_DIRECTIONS_
Please format the lines from all the records below as one numbered list, leaving out any blank lines.

_INFORMATION SHOWN_

◇ ◇ ◇ ◇ ◇

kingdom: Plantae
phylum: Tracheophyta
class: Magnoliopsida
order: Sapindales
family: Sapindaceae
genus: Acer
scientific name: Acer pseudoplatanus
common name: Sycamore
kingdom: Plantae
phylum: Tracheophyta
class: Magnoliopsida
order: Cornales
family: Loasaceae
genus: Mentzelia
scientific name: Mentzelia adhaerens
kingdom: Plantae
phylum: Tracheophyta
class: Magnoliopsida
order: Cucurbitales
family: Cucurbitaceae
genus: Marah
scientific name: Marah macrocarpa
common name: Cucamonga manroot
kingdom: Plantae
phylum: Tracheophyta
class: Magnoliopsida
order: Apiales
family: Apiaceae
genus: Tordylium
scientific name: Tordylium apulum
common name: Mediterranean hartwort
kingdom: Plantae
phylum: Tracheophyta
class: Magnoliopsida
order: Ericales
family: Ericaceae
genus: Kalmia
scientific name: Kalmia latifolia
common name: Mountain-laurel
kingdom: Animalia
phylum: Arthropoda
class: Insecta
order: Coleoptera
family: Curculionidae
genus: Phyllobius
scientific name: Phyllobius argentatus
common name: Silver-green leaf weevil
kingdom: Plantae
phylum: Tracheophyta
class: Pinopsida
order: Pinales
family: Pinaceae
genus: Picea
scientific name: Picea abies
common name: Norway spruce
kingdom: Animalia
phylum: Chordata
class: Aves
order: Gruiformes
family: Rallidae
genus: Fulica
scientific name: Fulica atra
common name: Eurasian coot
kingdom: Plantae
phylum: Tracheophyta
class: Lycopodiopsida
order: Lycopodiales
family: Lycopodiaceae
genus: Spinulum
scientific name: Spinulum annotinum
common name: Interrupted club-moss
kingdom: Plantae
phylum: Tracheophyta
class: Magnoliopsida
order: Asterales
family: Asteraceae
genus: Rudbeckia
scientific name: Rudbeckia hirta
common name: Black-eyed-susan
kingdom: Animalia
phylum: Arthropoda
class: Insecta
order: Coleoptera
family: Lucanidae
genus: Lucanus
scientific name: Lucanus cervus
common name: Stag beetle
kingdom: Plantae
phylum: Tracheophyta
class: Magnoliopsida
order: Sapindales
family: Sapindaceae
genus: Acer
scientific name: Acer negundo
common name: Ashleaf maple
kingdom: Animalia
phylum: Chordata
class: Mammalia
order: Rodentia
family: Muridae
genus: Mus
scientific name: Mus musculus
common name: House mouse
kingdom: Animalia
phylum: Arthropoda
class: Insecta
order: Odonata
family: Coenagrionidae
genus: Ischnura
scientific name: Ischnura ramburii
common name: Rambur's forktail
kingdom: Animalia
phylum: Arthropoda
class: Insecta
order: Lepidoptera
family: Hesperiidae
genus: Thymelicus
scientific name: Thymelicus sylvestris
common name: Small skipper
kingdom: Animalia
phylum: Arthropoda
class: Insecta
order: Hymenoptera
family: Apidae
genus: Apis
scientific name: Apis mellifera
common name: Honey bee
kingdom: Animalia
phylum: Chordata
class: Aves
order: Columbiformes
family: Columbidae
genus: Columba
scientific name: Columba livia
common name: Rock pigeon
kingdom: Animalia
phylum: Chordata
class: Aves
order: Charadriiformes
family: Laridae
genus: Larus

◇ ◇ ◇ ◇ ◇

_REPLY_
1. kingdom: Plantae
2. phylum: Tracheophyta
3. class: Magnoliopsida
4. order: Sapindales
5. family: Sapindaceae
6. genus: Acer
7. scientific name: Acer pseudoplatanus
8. common name: Sycamore
9. kingdom: Plantae
10. phylum: Tracheophyta
11. class: Magnoliopsida
12. order: Cornales
13. family: Loasaceae
14. genus: Mentzelia
15. scientific name: Mentzelia adhaerens
16. kingdom: Plantae
17. phylum: Tracheophyta
18. class: Magnoliopsida
19. order: Cucurbitales
20. family: Cucurbitaceae
21. genus: Marah
22. scientific name: Marah macrocarpa
23. common name: Cucamonga manroot
24. kingdom: Plantae
25. phylum: Tracheophyta
26. class: Magnoliopsida
27. order: Apiales
28. family: Apiaceae
29. genus: Tordylium
30. scientific name: Tordylium apulum
31. common name: Mediterranean hartwort
32. kingdom: Plantae
33. phylum: Tracheophyta
34. class: Magnoliopsida
35. order: Ericales
36. family: Ericaceae
37. genus: Kalmia
38. scientific name: Kalmia latifolia
39. common name: Mountain-laurel
40. kingdom: Animalia
41. phylum: Arthropoda
42. class: Insecta
43. order: Coleoptera
44. family: Curculionidae
45. genus: Phyllobius
46. scientific name: Phyllobius argentatus
47. common name: Silver-green leaf weevil
48. kingdom: Plantae
49. phylum: Tracheophyta
50. class: Pinopsida
51. order: Pinales
52. family: Pinaceae
53. genus: Picea
54. scientific name: Picea abies
55. common name: Norway spruce
56. kingdom: Animalia
57. phylum: Chordata
58. class: Aves
59. order: Gruiformes
60. family: Rallidae
61. genus: Fulica
62. scientific name: Fulica atra
63. common name: Eurasian coot
64. kingdom: Plantae
65. phylum: Tracheophyta
66. class: Lycopodiopsida
67. order: Lycopodiales
68. family: Lycopodiaceae
69. genus: Spinulum
70. scientific name: Spinulum annotinum
71. common name: Interrupted club-moss
72. kingdom: Plantae
73. phylum: Tracheophyta
74. class: Magnoliopsida
75. order: Asterales
76. family: Asteraceae
77. genus: Rudbeckia
78. scientific name: Rudbeckia hirta
79. common name: Black-eyed-susan
80. kingdom: Animalia
81. phylum: Arthropoda
82. class: Insecta
83. order: Coleoptera
84. family: Lucanidae
85. genus: Lucanus
86. scientific name: Lucanus cervus
87. common name: Stag beetle
88. kingdom: Plantae
89. phylum: Tracheophyta
90. class: Magnoliopsida
91. order: Sapindales
92. family: Sapindaceae
93. genus: Acer
94. scientific name: Acer negundo
95. common name: Ashleaf maple
96. kingdom: Animalia
97. phylum: Chordata
98. class: Mammalia
99. order: Rodentia
100. family: Muridae
101. genus: Mus
102. scientific name: Mus musculus
103. common name: House mouse
104. kingdom: Animalia
105. phylum: Arthropoda
106. class: Insecta
107. order: Odonata
108. family: Coenagrionidae
109. genus: Ischnura
110. scientific name: Ischnura ramburii
111. common name: Rambur's forktail
112. kingdom: Animalia
113. phylum: Arthropoda
114. class: Insecta
115. order: Lepidoptera
116. family: Hesperiidae
117. genus: Thymelicus
118. scientific name: Thymelicus sylvestris
119. common name: Small skipper
120. kingdom: Animalia
121. phylum: Arthropoda
122. class: Insecta
123. order: Hymenoptera
124. family: Apidae
125. genus: Apis
126. scientific name: Apis mellifera
127. common name: Honey bee
128. kingdom: Animalia
129. phylum: Chordata
130. class: Aves
131. order: Columbiformes
132. family: Columbidae
133. genus: Columba
134. scientific name: Columba livia
135. common name: Rock pigeon
136. kingdom: Animalia
137. phylum: Chordata
138. class: Aves
139. order: Charadriiformes
140. family: Laridae
141. genus: Larus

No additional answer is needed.